NOUS ne cherchons, nous n’aimons que le bonheur. Pourtant nous remettons nos pas, chaque année, dans les pas d’un homme couvert de sang, revêtu d’un manteau de théâtre par les soldats, si pitoyable avec ce dérisoire chapeau d’épines qui le coiffe. Chaque printemps nous oblige à prendre notre part de ce jugement, de ces outrages et de cette exécution que subit un agitateur galiléen. Ses bourreaux croyaient sans doute qu’après quelques jours il ne serait plus question de lui. Que le nom de Jésus pût être connu un jour hors de Jérusalem et de la Galilée, cette idée les aurait bien fait rire. Ils auraient traité de fou celui qui aurait prédit à l’ouvrier clouant ces deux morceaux de bois en forme de croix : « Tu donnes en ce moment à toute l’espèce humaine le signe de son espérance. »

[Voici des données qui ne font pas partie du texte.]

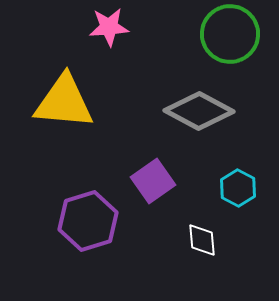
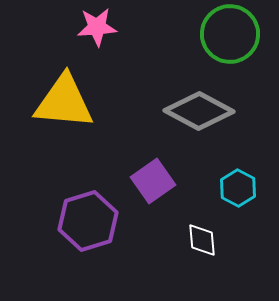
pink star: moved 12 px left
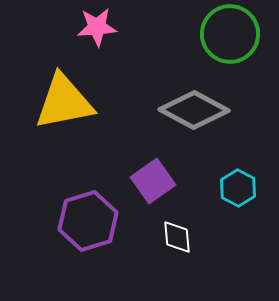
yellow triangle: rotated 16 degrees counterclockwise
gray diamond: moved 5 px left, 1 px up
white diamond: moved 25 px left, 3 px up
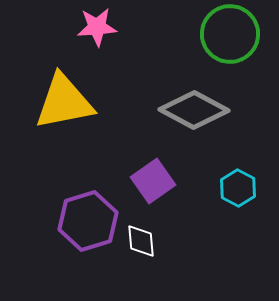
white diamond: moved 36 px left, 4 px down
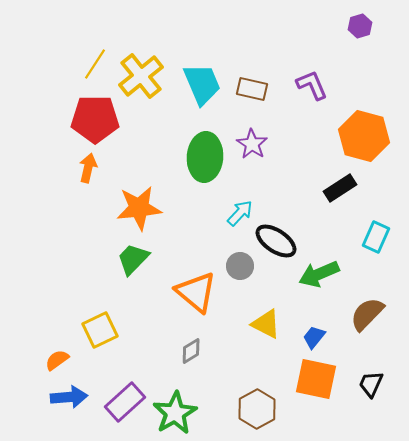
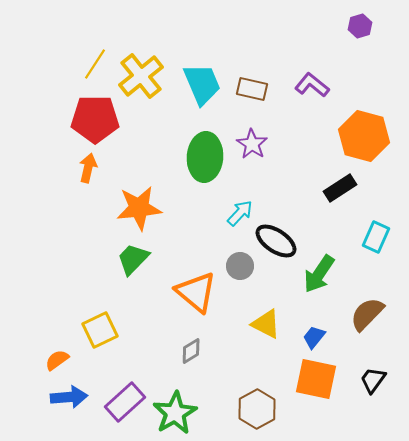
purple L-shape: rotated 28 degrees counterclockwise
green arrow: rotated 33 degrees counterclockwise
black trapezoid: moved 2 px right, 4 px up; rotated 12 degrees clockwise
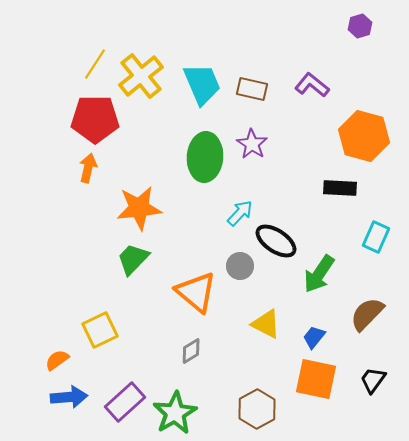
black rectangle: rotated 36 degrees clockwise
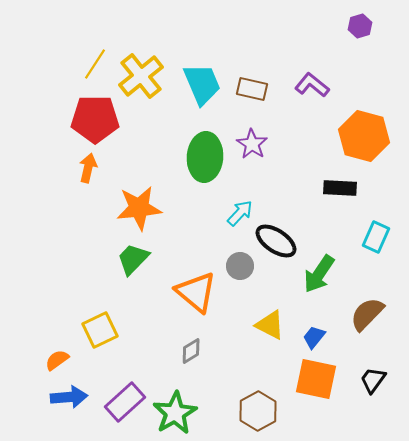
yellow triangle: moved 4 px right, 1 px down
brown hexagon: moved 1 px right, 2 px down
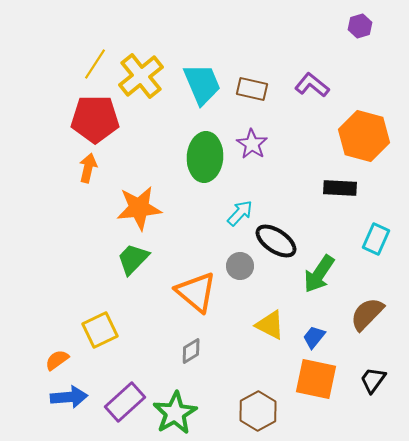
cyan rectangle: moved 2 px down
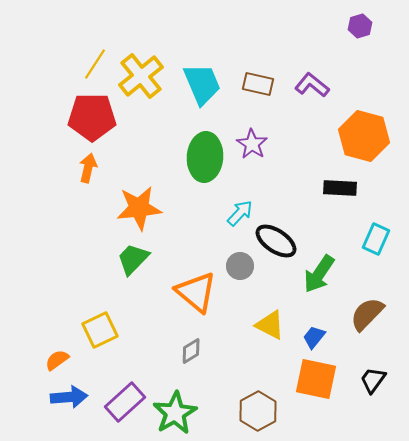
brown rectangle: moved 6 px right, 5 px up
red pentagon: moved 3 px left, 2 px up
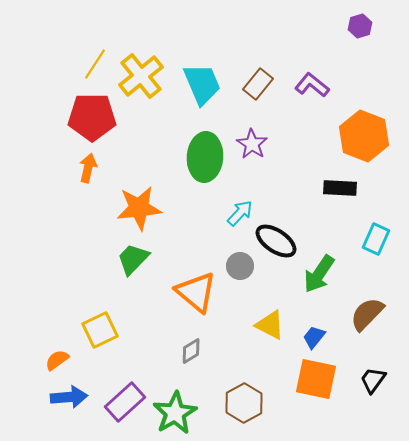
brown rectangle: rotated 64 degrees counterclockwise
orange hexagon: rotated 6 degrees clockwise
brown hexagon: moved 14 px left, 8 px up
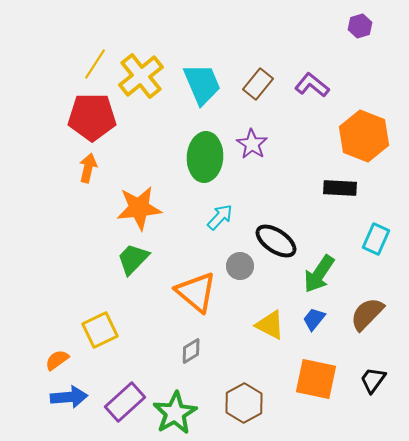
cyan arrow: moved 20 px left, 4 px down
blue trapezoid: moved 18 px up
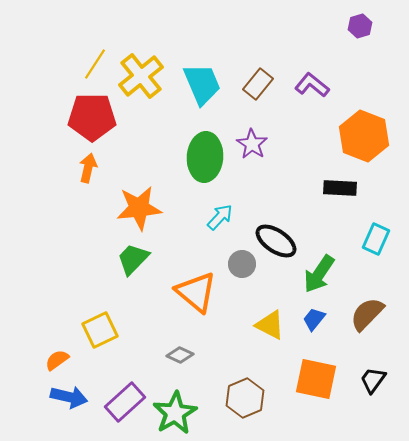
gray circle: moved 2 px right, 2 px up
gray diamond: moved 11 px left, 4 px down; rotated 56 degrees clockwise
blue arrow: rotated 18 degrees clockwise
brown hexagon: moved 1 px right, 5 px up; rotated 6 degrees clockwise
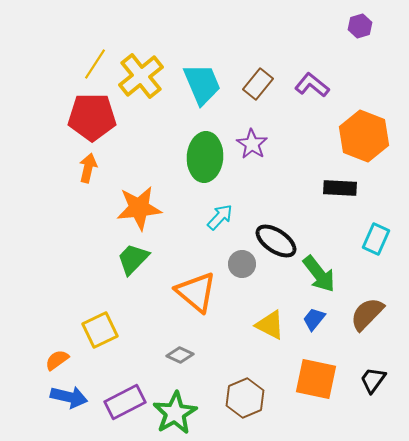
green arrow: rotated 72 degrees counterclockwise
purple rectangle: rotated 15 degrees clockwise
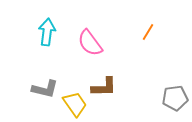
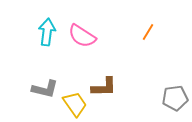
pink semicircle: moved 8 px left, 7 px up; rotated 20 degrees counterclockwise
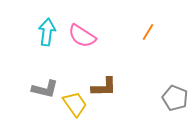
gray pentagon: rotated 30 degrees clockwise
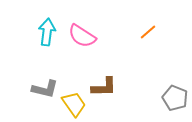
orange line: rotated 18 degrees clockwise
yellow trapezoid: moved 1 px left
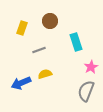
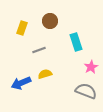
gray semicircle: rotated 90 degrees clockwise
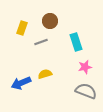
gray line: moved 2 px right, 8 px up
pink star: moved 6 px left; rotated 16 degrees clockwise
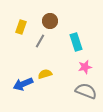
yellow rectangle: moved 1 px left, 1 px up
gray line: moved 1 px left, 1 px up; rotated 40 degrees counterclockwise
blue arrow: moved 2 px right, 1 px down
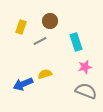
gray line: rotated 32 degrees clockwise
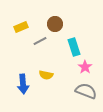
brown circle: moved 5 px right, 3 px down
yellow rectangle: rotated 48 degrees clockwise
cyan rectangle: moved 2 px left, 5 px down
pink star: rotated 24 degrees counterclockwise
yellow semicircle: moved 1 px right, 1 px down; rotated 152 degrees counterclockwise
blue arrow: rotated 72 degrees counterclockwise
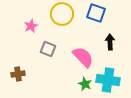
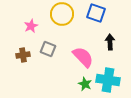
brown cross: moved 5 px right, 19 px up
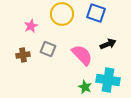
black arrow: moved 2 px left, 2 px down; rotated 70 degrees clockwise
pink semicircle: moved 1 px left, 2 px up
green star: moved 3 px down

Les Juifs attendaient un Messie glorieux ; qu’il ait surgi tout à coup à un moment de l’Histoire, traînant cette croix, essuyant sur sa figure le crachat d’un soldat, quel défi à la raison de l’homme ! Pourtant ce n’est pas, malgré son humiliation, malgré cette mort d’esclave, que la meilleure part de l’humanité l’a aimé ; c’est, au contraire, à cause de cette humiliation et de cette mort. Non certes malgré la croix, mais à cause de la croix, nous avons reconnu notre Dieu.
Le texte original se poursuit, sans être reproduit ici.